The area could be moving closer to a Vet Center that would offer counseling services to veterans and their families.
A counselor from the Boston Vet Center will hold an outreach and counseling session at 112A East Haverhill St. in Lawrence on Monday starting at 9 a.m.
The session is a trial run for a potential expansion of service out of the Boston Vet Center, laying the groundwork for having a counselor regularly available for the Lawrence and Methuen area.
“If enough people show up, he might stay longer, or reschedule for another Monday,” said Greg Debroke, a claims officer with the Lawrence chapter of the Disabled American Veterans and a Vietnam veteran. He and Don Silva, another claims officer with DAV, had been coordinating with the Boston Vet Center to bring a counselor to Lawrence or Methuen.
Jamie Melendez, the Lawrence Veterans Services officer, said he also has been in contact with Boston, and has been talking with the Lowell Vet Center about the possibility of having a counselor from there assigned part time to Lawrence.
“I definitely agree we need to have one here for the simple reason of the challenges for our veterans with transportation,” he said. “We should have one here, we need one and we definitely have the veterans population here who would use it.”

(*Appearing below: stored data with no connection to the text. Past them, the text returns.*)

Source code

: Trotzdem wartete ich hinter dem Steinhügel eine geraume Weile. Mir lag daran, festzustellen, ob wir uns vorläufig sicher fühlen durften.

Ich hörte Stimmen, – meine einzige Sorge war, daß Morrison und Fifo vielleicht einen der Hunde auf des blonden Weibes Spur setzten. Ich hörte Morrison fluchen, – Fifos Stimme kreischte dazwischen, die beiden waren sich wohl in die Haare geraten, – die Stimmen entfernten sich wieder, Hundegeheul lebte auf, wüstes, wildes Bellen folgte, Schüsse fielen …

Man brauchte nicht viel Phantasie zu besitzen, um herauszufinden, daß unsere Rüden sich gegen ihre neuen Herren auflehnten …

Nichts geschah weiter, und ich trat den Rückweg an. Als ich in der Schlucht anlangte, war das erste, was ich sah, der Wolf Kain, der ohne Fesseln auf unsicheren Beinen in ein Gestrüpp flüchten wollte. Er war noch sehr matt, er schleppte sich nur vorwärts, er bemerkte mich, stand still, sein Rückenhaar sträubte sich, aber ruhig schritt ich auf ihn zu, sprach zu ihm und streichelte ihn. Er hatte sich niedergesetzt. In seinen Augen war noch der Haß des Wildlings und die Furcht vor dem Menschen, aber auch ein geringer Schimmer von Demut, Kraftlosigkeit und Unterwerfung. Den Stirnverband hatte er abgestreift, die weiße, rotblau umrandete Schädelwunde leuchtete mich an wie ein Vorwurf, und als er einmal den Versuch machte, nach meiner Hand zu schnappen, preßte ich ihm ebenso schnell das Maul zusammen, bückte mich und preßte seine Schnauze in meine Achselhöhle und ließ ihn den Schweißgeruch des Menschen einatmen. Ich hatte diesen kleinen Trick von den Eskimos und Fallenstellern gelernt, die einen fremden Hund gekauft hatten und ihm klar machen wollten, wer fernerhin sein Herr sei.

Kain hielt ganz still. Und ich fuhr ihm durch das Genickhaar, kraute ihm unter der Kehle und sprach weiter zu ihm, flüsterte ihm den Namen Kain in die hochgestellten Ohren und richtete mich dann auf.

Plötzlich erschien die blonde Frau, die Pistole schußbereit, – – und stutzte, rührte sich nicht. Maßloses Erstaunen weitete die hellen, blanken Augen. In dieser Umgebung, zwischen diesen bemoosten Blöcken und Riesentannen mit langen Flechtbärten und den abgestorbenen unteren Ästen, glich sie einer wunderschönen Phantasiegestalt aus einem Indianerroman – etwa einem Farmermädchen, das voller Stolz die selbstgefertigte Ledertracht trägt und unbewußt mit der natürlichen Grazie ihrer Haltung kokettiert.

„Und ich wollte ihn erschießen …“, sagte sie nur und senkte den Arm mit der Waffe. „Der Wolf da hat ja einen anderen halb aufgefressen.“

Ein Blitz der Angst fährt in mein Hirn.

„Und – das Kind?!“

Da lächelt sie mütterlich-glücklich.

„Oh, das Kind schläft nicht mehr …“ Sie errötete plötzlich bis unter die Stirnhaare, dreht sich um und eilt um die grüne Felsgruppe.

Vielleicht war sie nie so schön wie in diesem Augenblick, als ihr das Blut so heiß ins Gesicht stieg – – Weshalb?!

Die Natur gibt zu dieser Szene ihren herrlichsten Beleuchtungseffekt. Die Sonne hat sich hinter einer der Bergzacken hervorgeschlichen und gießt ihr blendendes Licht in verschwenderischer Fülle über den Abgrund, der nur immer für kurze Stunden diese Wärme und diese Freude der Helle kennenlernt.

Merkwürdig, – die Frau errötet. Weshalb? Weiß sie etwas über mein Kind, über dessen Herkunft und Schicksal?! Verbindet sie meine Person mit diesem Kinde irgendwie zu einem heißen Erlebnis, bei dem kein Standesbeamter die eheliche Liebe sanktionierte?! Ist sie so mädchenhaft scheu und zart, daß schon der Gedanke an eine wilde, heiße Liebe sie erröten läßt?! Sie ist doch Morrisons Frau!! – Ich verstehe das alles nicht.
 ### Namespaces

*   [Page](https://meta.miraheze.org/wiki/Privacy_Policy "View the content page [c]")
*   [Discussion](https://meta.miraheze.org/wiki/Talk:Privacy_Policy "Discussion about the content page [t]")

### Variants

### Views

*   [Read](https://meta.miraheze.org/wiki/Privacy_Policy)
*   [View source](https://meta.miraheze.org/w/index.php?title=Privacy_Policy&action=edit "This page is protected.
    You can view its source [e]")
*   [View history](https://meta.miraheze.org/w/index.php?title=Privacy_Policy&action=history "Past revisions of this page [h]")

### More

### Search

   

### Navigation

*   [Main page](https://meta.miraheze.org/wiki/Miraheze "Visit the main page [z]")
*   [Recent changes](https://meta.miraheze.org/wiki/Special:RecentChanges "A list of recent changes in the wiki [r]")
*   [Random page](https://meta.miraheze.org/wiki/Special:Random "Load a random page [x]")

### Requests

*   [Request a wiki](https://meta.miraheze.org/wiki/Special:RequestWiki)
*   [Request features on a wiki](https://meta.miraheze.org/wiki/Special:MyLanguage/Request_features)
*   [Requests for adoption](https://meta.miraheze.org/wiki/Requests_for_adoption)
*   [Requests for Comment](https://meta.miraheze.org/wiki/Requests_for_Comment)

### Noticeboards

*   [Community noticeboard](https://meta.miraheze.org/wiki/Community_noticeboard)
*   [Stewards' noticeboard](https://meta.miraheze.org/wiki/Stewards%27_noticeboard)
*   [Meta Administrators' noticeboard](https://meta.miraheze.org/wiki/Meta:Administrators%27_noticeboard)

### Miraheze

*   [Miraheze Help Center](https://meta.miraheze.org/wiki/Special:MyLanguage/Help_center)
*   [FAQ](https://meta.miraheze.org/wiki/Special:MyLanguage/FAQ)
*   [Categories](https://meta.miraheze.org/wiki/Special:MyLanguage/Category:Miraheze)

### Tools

Vet Centers provide nonclinical counseling services by veterans for veterans and their families and are operated by the federal Department of Veterans Affairs. They differ from outpatient clinics, like the one in Haverhill, because they can see veterans who have been accepted into the VA medical program but who are waiting to be assigned clinical counselor.
Veterans who are accepted into the VA medical program and need mental health treatment often wait more than a year before getting assigned to a counselor. Vet Centers can fill that gap with nonclinical counseling sessions. The nearest Vet Center is in Lowell.
The need for the centers has grown over the years with veterans from the 12-year war in Afghanistan and the war in Iraq, which began just over 10 years ago and ended in December 2011, getting diagnoses and needing treatment for post-traumatic stress disorder, depression and other issues.
At the same time, veterans from past wars still need counseling and treatment, some of them admitting it for the first time decades after their service.
Veterans suicides have spiked since 2005, as multiple combat tours took a toll on members of the armed services.
In an attempt to address the sharp increase, the VA announced last month that it has hired more than 1,000 new mental health clinical providers since last year, when retired general Eric Shinseki, the U.S. Secretary of Veterans Affairs, set a goal of hiring 1,600 in total. In August, President Obama ordered that the positions be filled by June 30.